THE PROBLEM: Go through each line of the records below and count those with the word "如果足够强以包含算术"; give only the total.

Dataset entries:

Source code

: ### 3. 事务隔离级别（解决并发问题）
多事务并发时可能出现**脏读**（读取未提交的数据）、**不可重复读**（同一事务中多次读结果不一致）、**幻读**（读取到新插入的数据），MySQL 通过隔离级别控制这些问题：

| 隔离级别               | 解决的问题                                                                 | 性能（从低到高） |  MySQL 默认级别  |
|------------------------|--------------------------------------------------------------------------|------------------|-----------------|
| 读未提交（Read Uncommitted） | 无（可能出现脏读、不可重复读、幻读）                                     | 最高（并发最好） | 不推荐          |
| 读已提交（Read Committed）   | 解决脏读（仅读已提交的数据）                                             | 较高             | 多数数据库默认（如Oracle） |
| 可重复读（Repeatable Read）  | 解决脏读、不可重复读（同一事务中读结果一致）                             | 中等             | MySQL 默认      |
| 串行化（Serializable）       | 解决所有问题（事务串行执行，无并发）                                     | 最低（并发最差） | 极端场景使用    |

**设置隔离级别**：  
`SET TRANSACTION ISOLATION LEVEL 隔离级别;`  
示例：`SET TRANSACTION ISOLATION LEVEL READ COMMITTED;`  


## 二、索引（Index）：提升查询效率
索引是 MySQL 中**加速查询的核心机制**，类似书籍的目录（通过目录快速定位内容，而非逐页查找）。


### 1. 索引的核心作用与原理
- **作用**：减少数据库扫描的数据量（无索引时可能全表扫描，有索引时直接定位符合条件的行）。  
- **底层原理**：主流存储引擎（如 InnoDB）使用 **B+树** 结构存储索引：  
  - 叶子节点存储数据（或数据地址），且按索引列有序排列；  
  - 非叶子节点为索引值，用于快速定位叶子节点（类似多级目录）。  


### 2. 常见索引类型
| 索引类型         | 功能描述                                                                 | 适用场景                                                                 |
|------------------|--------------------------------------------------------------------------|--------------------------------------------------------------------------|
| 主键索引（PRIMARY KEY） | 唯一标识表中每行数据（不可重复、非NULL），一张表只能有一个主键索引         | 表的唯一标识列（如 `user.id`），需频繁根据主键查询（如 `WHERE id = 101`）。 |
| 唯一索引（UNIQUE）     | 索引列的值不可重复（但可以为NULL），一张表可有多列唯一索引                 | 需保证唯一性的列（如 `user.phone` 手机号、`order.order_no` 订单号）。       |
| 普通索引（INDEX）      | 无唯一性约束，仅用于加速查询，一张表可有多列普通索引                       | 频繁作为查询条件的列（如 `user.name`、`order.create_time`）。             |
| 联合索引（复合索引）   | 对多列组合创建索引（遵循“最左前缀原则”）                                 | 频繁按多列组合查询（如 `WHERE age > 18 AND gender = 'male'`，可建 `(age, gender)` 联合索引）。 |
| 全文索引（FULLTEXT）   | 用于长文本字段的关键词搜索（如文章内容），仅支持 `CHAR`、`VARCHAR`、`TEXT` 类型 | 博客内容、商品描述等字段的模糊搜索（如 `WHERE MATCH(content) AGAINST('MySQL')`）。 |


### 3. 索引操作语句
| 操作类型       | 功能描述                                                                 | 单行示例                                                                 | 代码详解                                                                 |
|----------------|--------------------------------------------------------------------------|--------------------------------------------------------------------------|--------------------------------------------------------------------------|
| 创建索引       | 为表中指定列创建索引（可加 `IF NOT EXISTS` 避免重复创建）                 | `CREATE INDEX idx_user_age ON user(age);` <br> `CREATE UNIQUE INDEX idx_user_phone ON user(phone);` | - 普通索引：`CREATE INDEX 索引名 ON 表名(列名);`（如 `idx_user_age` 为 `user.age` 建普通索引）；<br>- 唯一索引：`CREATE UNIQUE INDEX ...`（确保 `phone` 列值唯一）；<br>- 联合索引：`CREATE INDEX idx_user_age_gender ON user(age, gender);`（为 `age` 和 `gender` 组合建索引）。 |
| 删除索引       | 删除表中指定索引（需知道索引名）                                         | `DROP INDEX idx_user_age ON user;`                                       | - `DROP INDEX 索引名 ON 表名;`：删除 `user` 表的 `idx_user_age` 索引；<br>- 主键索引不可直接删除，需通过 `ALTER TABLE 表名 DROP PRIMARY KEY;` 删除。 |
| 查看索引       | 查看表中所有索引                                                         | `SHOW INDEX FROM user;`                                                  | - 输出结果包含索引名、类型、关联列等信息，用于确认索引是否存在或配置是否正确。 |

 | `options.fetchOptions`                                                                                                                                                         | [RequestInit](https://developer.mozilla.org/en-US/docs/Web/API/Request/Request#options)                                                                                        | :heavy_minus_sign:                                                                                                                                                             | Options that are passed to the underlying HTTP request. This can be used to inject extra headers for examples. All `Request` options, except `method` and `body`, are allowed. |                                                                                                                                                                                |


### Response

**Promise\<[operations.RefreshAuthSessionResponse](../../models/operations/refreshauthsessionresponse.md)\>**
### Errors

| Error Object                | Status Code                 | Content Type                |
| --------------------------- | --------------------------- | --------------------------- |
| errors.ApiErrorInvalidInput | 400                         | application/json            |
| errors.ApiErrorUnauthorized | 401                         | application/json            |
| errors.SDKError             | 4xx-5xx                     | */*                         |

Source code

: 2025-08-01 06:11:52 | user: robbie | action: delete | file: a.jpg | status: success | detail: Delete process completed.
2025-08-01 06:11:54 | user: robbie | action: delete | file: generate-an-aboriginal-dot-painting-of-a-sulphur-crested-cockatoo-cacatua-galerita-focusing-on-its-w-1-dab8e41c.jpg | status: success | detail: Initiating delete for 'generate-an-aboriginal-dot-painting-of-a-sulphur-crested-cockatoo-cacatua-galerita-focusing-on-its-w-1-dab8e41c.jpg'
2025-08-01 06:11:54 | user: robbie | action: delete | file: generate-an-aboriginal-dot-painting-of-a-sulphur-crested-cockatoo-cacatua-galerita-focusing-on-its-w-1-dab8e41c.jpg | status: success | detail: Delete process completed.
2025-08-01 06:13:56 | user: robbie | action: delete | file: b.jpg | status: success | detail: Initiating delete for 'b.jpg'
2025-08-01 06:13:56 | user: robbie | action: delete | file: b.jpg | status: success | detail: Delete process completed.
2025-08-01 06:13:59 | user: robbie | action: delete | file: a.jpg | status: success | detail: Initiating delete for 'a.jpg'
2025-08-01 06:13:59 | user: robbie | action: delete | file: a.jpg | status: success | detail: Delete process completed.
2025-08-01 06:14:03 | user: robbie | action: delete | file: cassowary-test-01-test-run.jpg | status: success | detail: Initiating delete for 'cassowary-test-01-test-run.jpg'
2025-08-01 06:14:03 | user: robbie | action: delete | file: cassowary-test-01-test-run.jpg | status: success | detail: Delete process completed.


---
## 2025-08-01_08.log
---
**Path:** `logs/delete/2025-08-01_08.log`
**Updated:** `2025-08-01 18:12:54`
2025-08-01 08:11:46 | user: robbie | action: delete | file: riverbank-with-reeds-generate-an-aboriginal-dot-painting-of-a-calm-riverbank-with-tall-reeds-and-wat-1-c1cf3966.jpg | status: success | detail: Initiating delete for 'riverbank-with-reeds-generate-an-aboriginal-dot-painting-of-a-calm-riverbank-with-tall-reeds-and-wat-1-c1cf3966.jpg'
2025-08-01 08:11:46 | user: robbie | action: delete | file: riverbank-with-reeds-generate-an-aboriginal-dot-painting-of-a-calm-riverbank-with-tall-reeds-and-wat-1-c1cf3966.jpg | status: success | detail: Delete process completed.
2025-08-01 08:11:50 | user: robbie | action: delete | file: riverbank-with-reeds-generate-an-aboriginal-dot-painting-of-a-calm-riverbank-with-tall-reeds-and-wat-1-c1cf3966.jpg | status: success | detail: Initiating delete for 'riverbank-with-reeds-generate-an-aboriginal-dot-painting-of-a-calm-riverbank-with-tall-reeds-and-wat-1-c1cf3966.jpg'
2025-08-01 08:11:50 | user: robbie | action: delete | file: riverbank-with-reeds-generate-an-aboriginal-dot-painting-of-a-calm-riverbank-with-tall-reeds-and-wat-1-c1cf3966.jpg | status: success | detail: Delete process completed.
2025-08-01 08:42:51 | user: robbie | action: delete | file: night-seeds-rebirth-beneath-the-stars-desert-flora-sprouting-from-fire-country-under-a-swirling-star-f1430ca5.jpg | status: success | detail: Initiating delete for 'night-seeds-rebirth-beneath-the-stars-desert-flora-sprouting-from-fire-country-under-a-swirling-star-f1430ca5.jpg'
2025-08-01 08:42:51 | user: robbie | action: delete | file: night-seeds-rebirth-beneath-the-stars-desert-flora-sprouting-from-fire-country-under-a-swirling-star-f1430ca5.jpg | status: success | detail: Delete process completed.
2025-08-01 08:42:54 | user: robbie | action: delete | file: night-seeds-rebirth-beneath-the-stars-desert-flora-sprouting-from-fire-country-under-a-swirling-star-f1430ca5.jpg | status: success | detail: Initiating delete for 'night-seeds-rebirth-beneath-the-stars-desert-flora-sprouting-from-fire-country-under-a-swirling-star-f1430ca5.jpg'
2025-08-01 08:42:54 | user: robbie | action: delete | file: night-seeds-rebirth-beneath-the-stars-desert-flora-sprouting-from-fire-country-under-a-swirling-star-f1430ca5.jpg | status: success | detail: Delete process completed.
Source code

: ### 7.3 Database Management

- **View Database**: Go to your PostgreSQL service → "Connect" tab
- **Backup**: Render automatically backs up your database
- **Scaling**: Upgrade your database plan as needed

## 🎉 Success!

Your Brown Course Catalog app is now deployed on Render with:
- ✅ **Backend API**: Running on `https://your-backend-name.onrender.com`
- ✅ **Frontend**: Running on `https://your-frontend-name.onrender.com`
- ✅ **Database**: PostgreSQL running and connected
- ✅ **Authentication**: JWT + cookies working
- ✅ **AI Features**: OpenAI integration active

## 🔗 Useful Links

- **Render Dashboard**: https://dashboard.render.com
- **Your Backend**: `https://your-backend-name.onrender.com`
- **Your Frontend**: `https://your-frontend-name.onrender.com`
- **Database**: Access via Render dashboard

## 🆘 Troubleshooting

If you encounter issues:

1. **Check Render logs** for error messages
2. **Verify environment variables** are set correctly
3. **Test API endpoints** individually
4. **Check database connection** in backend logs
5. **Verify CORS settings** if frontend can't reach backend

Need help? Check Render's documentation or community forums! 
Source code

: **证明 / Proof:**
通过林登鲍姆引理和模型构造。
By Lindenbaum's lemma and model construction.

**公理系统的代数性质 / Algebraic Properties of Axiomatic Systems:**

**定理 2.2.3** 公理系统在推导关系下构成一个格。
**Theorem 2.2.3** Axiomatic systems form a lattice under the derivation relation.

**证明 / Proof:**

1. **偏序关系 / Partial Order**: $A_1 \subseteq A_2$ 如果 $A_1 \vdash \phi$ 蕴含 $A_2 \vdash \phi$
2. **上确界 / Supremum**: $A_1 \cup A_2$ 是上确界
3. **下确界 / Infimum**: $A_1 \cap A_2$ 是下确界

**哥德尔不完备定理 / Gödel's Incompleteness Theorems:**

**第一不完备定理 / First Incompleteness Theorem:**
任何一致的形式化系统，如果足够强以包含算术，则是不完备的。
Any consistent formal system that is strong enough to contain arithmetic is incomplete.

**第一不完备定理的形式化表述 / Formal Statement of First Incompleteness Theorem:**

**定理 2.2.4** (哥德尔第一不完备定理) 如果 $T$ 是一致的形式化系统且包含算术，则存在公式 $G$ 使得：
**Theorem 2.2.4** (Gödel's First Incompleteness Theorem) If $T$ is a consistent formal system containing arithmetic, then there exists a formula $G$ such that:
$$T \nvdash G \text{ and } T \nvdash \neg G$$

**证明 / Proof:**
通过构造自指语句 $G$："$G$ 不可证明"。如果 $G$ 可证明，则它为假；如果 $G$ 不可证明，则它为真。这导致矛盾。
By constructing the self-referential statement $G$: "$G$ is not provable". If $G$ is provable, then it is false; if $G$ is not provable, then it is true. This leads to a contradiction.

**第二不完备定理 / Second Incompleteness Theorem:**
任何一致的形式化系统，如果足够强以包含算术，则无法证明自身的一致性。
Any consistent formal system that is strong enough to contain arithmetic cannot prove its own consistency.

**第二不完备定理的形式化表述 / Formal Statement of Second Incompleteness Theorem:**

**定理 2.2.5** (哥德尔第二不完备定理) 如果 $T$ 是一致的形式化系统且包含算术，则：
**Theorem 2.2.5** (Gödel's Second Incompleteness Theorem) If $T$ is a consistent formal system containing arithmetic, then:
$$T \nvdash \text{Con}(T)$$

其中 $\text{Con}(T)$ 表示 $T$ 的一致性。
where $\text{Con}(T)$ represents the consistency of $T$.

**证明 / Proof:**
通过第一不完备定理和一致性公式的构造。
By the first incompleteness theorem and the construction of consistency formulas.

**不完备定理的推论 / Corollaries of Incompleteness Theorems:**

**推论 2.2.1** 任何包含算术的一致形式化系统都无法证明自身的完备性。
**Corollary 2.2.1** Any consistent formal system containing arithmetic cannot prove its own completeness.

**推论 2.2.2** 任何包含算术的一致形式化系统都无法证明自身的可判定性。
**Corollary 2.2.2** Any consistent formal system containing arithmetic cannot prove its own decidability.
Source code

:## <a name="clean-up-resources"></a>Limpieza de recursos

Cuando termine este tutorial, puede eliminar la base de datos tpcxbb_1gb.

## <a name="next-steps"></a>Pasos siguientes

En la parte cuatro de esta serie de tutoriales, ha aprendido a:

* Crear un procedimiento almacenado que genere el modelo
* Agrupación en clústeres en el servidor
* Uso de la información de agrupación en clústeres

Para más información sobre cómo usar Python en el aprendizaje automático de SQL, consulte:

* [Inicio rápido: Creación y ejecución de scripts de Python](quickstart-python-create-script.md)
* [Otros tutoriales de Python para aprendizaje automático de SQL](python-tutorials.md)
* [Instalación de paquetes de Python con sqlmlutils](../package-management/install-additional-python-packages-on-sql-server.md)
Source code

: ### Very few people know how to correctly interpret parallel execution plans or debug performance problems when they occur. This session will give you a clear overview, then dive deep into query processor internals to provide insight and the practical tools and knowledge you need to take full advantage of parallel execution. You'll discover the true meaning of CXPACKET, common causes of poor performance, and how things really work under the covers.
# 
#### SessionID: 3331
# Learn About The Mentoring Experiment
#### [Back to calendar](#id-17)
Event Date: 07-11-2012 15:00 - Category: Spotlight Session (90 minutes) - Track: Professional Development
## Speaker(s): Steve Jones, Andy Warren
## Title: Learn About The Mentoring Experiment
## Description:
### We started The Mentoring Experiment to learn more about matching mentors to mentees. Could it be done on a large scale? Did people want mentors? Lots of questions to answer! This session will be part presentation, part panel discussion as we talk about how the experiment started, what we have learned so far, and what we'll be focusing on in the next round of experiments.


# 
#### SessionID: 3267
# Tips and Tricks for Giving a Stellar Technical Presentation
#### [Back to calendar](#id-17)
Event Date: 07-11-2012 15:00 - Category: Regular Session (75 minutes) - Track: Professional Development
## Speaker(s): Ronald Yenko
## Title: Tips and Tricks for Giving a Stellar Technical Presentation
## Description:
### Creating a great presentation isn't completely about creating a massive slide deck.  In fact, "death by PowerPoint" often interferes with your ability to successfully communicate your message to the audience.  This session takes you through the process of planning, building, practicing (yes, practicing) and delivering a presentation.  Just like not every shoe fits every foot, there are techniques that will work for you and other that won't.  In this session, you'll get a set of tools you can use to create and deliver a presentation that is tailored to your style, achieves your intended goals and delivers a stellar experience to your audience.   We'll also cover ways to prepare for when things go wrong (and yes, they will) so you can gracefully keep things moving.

SOLUTION TO THE EXERCISE: 2